Mangaluru: A 44-year-old former lecturer from the city has reportedly been cheated of Rs 85.68 lakh in an elaborate online share market investment scam after being lured through social media advertisements and WhatsApp groups promising high returns.

Social media link led to WhatsApp investment group

According to the complaint lodged with the police, the victim, who is currently unemployed, came across a link on Instagram advertising “shares investment market online training classes”. Believing it to be a legitimate opportunity to learn and invest in the stock market, he registered through the link.

Following his registration, his mobile number was added on October 31 to a WhatsApp group named NOMURA BHF S407. The group was allegedly administered using two foreign mobile numbers, raising suspicion during later stages of the investigation.

The WhatsApp group was highly active, with frequent messages about stock tips, screenshots of alleged profits, and assurances of guaranteed returns, police sources said.

Woman posed as investment firm assistant

Investigators said a woman identifying herself as Kavya played a key role in gaining the victim’s trust. She claimed to be an assistant with Nomura Investment Managers Limited and regularly posted messages in the group stating that investors could double their money through carefully timed stock purchases and sales.

Her messages were professionally worded and appeared convincing, giving the impression that the group was managed by financial experts. The victim told police that several group members also posted messages thanking the administrators for helping them earn profits, which further boosted his confidence.

Multiple apps used to gain credibility

As part of the investment process, the victim was instructed to download several mobile applications, including AppIIFL, NOMPORNAX, N+HNW and Ntradedevicepro. He was asked to register on these platforms using his personal details and follow step-by-step instructions shared through WhatsApp.

Police said such apps are often used in scams to mimic genuine trading platforms and display fake profits on dashboards. Initially, the victim invested small amounts and received modest returns, which were either credited to his account or reflected in the app interface.

“These initial returns are a common tactic used by cyber fraudsters to build trust and encourage victims to invest larger sums,” a police officer explained.

Transfers made over nearly a month

Encouraged by the apparent profits, the victim continued investing larger amounts. Between November 11 and December 9, he transferred a total of Rs 85,68,387.49 to various bank accounts provided by the accused.

The money was sent in multiple transactions to different accounts, which police believe were mule accounts created or rented by the fraudsters to move funds quickly and avoid detection.

The victim reportedly used his savings and borrowed funds, believing the investments would yield high returns within a short period.

--- EXCERPTED DATA ---
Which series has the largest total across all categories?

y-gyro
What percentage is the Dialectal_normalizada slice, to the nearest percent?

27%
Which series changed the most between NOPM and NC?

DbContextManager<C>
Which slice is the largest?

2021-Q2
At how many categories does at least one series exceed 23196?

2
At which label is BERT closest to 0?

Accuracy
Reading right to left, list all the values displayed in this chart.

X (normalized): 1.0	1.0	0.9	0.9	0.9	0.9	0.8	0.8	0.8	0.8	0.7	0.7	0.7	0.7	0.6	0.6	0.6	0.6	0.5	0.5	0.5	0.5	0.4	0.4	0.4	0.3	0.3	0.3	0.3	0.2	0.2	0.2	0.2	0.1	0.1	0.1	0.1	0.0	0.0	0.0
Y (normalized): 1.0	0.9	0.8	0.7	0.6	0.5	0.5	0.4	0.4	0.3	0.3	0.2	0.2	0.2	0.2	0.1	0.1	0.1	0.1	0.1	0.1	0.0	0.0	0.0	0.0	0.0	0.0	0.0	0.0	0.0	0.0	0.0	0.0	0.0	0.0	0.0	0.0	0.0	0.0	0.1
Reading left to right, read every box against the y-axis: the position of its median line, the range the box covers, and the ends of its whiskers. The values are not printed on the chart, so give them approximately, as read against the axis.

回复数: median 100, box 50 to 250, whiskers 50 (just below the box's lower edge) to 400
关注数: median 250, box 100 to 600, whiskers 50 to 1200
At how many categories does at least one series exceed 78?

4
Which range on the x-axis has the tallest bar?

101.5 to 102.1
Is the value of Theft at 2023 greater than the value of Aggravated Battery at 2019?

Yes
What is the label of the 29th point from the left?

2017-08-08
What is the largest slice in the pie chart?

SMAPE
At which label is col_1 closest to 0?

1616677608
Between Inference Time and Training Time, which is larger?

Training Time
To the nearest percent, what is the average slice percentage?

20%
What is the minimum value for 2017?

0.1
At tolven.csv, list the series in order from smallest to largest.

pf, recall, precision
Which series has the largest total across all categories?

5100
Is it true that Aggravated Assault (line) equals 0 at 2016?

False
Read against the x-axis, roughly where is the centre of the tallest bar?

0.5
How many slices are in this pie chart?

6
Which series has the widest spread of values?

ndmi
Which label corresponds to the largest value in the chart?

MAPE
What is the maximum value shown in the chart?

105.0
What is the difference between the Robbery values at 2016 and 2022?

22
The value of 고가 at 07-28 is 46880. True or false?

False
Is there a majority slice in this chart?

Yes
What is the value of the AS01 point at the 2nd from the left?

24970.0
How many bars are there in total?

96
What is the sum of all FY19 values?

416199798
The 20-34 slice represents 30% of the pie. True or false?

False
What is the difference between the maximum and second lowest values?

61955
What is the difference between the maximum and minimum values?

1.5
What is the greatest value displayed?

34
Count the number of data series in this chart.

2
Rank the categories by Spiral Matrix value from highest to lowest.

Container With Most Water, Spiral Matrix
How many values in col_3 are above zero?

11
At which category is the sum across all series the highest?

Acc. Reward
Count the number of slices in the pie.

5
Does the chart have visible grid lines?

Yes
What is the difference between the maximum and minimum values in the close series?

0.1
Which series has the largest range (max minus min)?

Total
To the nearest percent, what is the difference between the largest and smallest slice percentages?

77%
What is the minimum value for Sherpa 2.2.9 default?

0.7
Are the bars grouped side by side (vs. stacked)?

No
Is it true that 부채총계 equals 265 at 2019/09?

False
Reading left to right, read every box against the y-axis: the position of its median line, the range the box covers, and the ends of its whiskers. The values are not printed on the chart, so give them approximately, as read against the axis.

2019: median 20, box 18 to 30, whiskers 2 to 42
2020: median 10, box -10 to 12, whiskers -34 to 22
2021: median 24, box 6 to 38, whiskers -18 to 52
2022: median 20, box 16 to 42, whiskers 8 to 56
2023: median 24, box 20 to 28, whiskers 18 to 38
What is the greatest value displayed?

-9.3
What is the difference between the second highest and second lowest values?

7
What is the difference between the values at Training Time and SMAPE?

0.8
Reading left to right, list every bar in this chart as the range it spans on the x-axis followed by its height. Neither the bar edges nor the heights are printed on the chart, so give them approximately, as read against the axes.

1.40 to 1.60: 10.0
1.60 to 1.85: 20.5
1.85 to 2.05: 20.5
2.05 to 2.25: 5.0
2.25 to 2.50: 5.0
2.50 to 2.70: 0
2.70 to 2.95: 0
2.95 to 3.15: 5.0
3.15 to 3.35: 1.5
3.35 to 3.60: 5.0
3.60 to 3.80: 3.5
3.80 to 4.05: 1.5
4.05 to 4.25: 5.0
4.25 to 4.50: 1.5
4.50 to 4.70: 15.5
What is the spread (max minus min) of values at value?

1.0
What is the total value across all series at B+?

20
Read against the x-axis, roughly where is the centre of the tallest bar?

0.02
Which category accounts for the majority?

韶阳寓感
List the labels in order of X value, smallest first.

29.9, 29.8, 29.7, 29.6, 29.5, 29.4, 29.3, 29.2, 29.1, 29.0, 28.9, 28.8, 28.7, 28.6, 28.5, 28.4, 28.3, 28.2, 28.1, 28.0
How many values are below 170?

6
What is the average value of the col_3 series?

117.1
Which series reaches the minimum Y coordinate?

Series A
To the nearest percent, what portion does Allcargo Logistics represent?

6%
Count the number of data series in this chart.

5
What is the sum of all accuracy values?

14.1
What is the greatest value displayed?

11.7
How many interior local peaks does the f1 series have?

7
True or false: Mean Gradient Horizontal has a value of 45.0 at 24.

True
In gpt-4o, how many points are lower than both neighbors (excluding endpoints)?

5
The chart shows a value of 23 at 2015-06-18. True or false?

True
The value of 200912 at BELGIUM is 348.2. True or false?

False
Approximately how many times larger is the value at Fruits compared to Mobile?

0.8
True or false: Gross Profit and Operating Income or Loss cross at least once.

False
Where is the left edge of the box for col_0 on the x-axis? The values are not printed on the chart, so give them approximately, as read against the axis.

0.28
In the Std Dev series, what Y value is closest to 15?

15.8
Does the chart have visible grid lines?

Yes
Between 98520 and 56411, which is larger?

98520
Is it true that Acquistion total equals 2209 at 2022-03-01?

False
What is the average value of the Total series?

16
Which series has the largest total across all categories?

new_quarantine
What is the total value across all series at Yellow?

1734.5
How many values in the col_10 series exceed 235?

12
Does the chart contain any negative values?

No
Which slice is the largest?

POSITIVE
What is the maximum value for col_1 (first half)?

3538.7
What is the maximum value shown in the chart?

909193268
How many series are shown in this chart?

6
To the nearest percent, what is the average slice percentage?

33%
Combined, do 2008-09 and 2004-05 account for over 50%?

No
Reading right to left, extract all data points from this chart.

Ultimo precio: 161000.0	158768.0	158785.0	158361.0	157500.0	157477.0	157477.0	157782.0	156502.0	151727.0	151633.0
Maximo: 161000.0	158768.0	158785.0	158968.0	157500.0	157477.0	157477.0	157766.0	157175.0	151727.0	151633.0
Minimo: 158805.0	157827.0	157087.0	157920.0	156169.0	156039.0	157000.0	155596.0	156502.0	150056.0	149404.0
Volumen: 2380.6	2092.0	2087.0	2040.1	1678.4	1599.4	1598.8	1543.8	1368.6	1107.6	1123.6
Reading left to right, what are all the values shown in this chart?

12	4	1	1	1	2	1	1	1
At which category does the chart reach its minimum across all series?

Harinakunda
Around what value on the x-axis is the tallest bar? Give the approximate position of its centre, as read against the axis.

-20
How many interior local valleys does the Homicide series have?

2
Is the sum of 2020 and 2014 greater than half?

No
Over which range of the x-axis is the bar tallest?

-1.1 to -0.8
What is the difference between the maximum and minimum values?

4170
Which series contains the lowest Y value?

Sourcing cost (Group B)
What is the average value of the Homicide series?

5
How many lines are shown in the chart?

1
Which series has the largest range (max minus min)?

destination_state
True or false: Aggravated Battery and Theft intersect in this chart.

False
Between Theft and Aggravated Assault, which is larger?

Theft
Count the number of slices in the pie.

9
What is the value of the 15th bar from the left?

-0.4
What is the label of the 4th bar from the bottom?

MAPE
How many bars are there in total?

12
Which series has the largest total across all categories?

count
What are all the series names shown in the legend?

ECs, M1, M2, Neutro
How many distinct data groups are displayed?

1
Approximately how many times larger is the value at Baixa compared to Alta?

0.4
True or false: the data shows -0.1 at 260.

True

--- TO DO ---
**1)** In the report on the Mangaluru share market scam, what was the name of the WhatsApp group the victim was added to?
**2)** Continue the report on the Mangaluru share market scam from its final sentence.

--- RESULTS IN ORDER ---
**1)** NOMURA BHF S407

**2)**
Demand for ‘service tax’ raised alarm

Trouble began when the victim attempted to withdraw his invested amount along with the promised profits. At this stage, the accused allegedly told him that he needed to pay a “service tax” to release the funds.

When he questioned the demand, he was repeatedly pressured to make additional payments. Growing suspicious, the victim refused to transfer any more money and soon realised that he had been cheated.

He informed his family members about the situation and approached the police to file a formal complaint.

Case registered at CEN police station

Based on the complaint, a case has been registered at the Cyber, Economic and Narcotics (CEN) police station against unknown persons. The accused are charged with cheating and criminal breach of trust under relevant sections of the law.

Police said they are analysing bank transaction details, mobile numbers, IP addresses and app-related data to trace the culprits. Efforts are also being made to identify whether the fraud is linked to a larger organised cybercrime network operating from outside the country.

Police caution public against online investment traps

Cybercrime investigators have once again urged the public to exercise extreme caution while dealing with online investment schemes advertised on social media platforms.

Officials warned that fraudsters often misuse the names of reputed financial institutions, create fake apps and WhatsApp groups, and promise unrealistic returns to trap victims. They advised investors to verify the authenticity of investment firms, avoid transferring money to unknown accounts, and consult authorised financial advisors before investing.

Conclusion

The case highlights the growing menace of online investment scams and the ease with which fraudsters exploit trust through social media and messaging platforms. As the investigation continues, police have appealed to citizens to remain vigilant and report suspicious investment offers promptly to prevent further losses.